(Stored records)
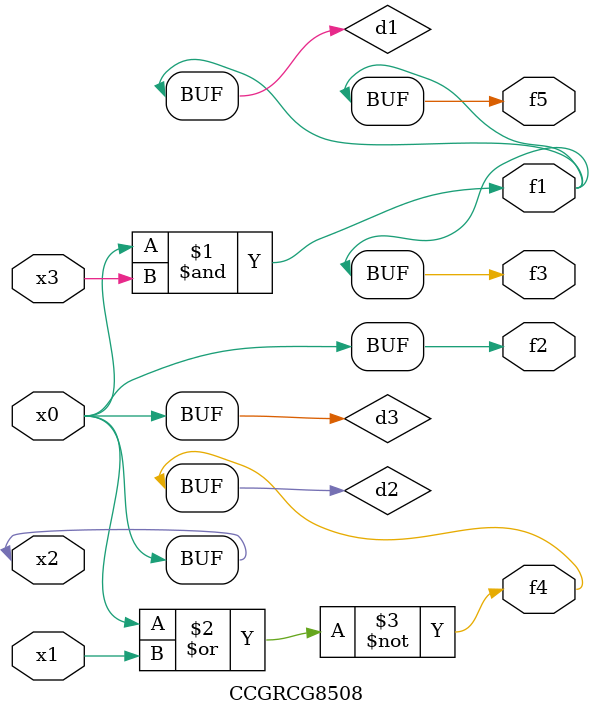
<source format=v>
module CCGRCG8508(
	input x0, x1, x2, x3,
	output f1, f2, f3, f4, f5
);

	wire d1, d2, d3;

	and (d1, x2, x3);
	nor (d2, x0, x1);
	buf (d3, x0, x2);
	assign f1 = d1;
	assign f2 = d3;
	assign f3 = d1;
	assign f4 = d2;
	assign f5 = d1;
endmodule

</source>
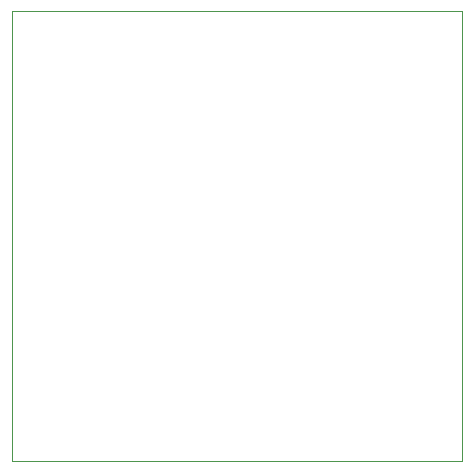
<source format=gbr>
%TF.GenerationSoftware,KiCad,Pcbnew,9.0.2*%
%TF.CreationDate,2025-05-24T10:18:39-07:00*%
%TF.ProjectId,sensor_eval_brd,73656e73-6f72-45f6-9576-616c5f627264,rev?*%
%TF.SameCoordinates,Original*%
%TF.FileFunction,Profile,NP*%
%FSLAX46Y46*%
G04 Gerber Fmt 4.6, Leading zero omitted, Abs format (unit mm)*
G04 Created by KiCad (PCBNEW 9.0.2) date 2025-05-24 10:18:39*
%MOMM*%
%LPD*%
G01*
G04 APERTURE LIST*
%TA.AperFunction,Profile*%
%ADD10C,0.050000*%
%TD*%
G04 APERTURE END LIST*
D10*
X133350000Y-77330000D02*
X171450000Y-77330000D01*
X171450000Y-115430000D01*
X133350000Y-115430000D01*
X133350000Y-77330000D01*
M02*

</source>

- _EXERCISE DIRECTIONS_: The records above need to be copied exactly, though not their pictures.

- _RESPONSE AREA_:
<source format=v>
module CCGRCG8508(
	input x0, x1, x2, x3,
	output f1, f2, f3, f4, f5
);

	wire d1, d2, d3;

	and (d1, x2, x3);
	nor (d2, x0, x1);
	buf (d3, x0, x2);
	assign f1 = d1;
	assign f2 = d3;
	assign f3 = d1;
	assign f4 = d2;
	assign f5 = d1;
endmodule

</source>
<source format=gbr>
%TF.GenerationSoftware,KiCad,Pcbnew,9.0.2*%
%TF.CreationDate,2025-05-24T10:18:39-07:00*%
%TF.ProjectId,sensor_eval_brd,73656e73-6f72-45f6-9576-616c5f627264,rev?*%
%TF.SameCoordinates,Original*%
%TF.FileFunction,Profile,NP*%
%FSLAX46Y46*%
G04 Gerber Fmt 4.6, Leading zero omitted, Abs format (unit mm)*
G04 Created by KiCad (PCBNEW 9.0.2) date 2025-05-24 10:18:39*
%MOMM*%
%LPD*%
G01*
G04 APERTURE LIST*
%TA.AperFunction,Profile*%
%ADD10C,0.050000*%
%TD*%
G04 APERTURE END LIST*
D10*
X133350000Y-77330000D02*
X171450000Y-77330000D01*
X171450000Y-115430000D01*
X133350000Y-115430000D01*
X133350000Y-77330000D01*
M02*

</source>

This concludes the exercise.